In other words the Equality Act creates a positive right to equality as the starting point. While the Act sets out the right to pay equality, the provisions of the Act are supplemented by an Equal Pay Statutory Code of Practice38 to assist the parties in the implementation and enforcement of the right to pay equality. This approach has much to commend it because a frequent criticism of equal pay and pay equity legislation is that it is complicated and difficult to implement or enforce and for this reason the parties do not attempt it.

New Zealand since 2001 has also been developing a new approach to human rights that focuses on the right to equality. Under the 2001 Amendment to the Human Rights Act 1993 an Equal Employment Opportunities Commissioner was appointed with the function to “lead discussions of the Commission about equal employment opportunities (including pay equity). The Commission established the EEO Unit and in July 2003 began work with a review of the state of EEO in New Zealand. The review results were published in Framework for the Future: Equal Employment Opportunities in New Zealand39 The Report found that after a benchmarking exercise with the EEO experience of Australia, the United Kingdom, Canada, and the United States that New Zealand did not compare well in terms of EEO effectiveness. It recommended that a new approach be adopted that builds on past initiatives but developed a framework that ensured EEO becomes a reality for all members of the community and that everyone may “lead the lives they have reason to value”.40

The Human Rights Commission project entitled What Next: National Conversation about Work41 and the Census of Women’s Participation42 have also made a number of recommendations about making progress towards equality, including equality in the workplace. During the National Conversation about Work project the Human Rights Commission visited 16 regions of New Zealand and talked to thousands of New Zealanders about what constitutes good work and what makes for decent workplaces. They identified how work can be improved to increase productivity and profitability and at the same time enhance family life, and community well being. The material gathered by the Human Rights Commission recommended strengthening the Equal Pay Act 1972 to include equal pay for work of equal value. At a Pay and Employment Equity Roundtable organised by the Human Rights Commission in 2009, the need to review the Equal Pay Act 1972 was acknowledged and that the review needed to reflect the changes that have taken place since 1972.

===============

-- EXERCISE REQUIREMENTS --
a) In the passage on pay equality, how many regions of New Zealand did the Human Rights Commission visit during the National Conversation about Work project?
b) From the passage on pay equality, reproduce word for word the stretch from "In other words" through "not attempt it.".
Rely only on the passage for these answers.

-- Collection entries --
===============

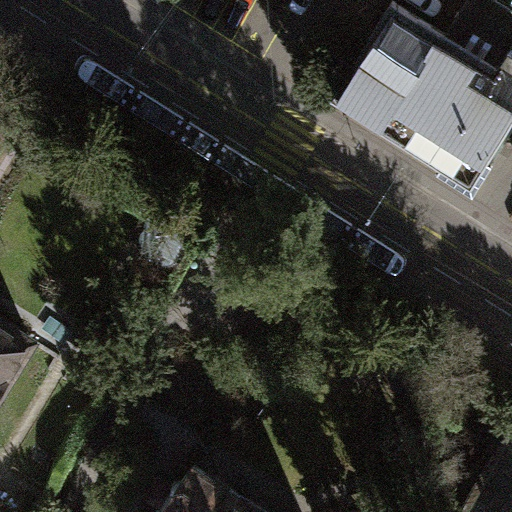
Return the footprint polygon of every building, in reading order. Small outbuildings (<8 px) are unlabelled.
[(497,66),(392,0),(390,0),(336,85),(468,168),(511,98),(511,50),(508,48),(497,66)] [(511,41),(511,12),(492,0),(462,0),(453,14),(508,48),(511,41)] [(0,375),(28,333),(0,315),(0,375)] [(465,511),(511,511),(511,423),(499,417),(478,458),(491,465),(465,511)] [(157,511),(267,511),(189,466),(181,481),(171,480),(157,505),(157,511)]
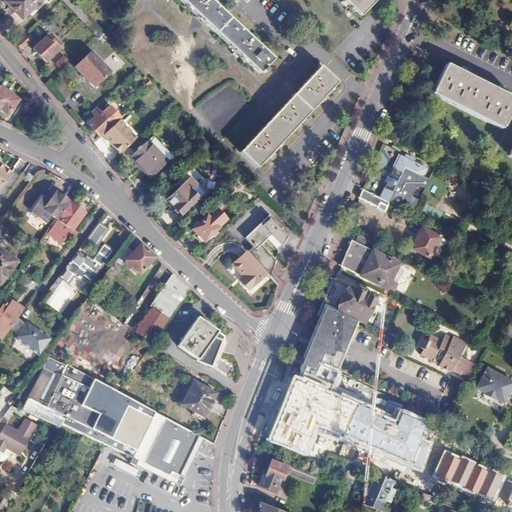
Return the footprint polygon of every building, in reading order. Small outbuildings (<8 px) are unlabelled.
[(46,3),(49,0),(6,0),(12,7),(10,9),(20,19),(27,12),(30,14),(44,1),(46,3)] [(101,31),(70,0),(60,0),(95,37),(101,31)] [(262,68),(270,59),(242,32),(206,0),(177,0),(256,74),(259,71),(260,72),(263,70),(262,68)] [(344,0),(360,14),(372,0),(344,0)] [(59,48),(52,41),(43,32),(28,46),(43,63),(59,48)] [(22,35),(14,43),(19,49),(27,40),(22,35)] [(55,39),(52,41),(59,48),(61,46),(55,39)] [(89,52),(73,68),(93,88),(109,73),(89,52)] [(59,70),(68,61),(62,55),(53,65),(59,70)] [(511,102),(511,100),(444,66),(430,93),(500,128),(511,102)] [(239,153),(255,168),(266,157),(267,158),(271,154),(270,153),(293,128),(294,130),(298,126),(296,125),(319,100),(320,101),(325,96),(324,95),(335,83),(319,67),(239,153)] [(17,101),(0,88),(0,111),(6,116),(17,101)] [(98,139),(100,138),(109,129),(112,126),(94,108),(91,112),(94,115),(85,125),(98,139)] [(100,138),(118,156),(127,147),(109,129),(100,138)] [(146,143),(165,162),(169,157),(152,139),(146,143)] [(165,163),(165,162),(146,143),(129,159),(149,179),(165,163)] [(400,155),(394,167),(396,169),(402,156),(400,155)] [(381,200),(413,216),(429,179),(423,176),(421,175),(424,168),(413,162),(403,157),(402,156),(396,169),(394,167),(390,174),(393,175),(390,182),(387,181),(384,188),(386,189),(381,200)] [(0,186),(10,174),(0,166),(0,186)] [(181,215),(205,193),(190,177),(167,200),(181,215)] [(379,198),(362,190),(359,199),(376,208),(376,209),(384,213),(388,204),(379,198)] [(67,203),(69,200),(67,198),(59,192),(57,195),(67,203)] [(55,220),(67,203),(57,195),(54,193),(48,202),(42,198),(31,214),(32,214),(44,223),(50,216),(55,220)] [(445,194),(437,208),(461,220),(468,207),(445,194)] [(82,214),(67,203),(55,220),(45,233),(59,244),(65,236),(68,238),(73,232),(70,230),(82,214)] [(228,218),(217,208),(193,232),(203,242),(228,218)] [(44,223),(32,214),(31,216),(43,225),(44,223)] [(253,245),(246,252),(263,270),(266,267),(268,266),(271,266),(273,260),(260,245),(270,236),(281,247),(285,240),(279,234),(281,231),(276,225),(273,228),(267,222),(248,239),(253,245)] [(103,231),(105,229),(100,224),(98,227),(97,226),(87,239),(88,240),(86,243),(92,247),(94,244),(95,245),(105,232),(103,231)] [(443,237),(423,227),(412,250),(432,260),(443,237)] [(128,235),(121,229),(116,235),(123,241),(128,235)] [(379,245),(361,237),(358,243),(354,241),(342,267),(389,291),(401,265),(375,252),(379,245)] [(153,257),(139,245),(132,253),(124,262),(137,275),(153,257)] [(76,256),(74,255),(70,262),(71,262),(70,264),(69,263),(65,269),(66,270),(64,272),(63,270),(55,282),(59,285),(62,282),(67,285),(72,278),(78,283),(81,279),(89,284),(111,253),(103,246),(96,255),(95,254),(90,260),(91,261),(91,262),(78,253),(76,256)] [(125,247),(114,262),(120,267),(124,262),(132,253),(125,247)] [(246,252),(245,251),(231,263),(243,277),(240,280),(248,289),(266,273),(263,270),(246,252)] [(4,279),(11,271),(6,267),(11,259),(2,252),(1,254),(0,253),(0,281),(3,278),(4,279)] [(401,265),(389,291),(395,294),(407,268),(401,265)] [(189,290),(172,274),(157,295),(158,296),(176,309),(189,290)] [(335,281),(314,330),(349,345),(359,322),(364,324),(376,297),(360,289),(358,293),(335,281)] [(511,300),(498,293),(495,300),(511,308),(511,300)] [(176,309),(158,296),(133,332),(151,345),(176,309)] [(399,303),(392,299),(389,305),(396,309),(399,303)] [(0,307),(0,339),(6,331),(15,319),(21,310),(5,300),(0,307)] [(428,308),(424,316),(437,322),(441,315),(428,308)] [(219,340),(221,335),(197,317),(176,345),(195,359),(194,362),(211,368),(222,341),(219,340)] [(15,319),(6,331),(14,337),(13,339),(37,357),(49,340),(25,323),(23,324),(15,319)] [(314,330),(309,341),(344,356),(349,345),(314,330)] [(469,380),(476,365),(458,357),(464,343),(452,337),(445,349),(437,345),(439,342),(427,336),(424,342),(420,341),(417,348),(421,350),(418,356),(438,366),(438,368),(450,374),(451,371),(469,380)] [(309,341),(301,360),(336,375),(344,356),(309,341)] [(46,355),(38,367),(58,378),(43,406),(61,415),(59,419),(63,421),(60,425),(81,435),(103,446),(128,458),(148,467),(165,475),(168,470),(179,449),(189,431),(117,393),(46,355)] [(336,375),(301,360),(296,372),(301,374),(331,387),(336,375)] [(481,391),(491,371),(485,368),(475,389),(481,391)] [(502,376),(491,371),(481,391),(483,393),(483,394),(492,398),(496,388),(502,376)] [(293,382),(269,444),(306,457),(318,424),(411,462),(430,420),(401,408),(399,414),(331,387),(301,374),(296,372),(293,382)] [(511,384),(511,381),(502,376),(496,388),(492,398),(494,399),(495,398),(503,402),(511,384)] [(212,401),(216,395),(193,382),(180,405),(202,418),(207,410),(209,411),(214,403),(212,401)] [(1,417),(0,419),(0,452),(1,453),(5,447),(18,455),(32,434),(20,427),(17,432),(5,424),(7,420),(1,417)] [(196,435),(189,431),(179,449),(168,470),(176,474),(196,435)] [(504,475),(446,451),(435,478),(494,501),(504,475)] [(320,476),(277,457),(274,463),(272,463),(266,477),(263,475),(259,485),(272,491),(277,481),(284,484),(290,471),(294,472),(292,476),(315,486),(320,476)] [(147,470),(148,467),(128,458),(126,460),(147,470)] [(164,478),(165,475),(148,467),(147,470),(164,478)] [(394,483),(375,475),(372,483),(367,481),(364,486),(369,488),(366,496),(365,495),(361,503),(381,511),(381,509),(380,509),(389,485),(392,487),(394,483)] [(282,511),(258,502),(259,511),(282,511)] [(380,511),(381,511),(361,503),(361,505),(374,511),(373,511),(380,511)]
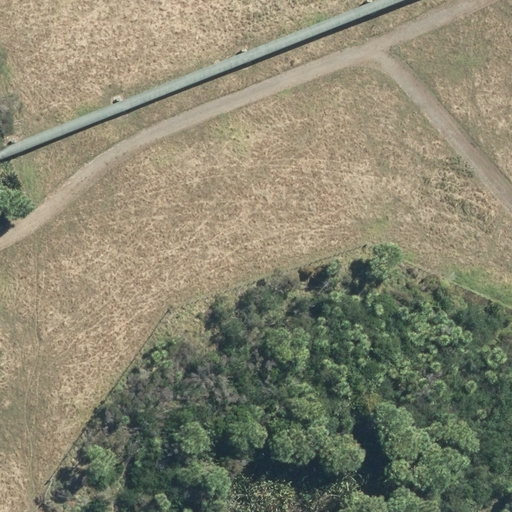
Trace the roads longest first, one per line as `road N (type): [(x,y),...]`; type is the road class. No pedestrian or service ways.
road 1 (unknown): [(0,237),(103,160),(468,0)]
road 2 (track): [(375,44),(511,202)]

===============

-- ANSWERS FOR THIS EXERCISE --
a) 16 regions.

b)
In other words the Equality Act creates a positive right to equality as the starting point. While the Act sets out the right to pay equality, the provisions of the Act are supplemented by an Equal Pay Statutory Code of Practice38 to assist the parties in the implementation and enforcement of the right to pay equality. This approach has much to commend it because a frequent criticism of equal pay and pay equity legislation is that it is complicated and difficult to implement or enforce and for this reason the parties do not attempt it.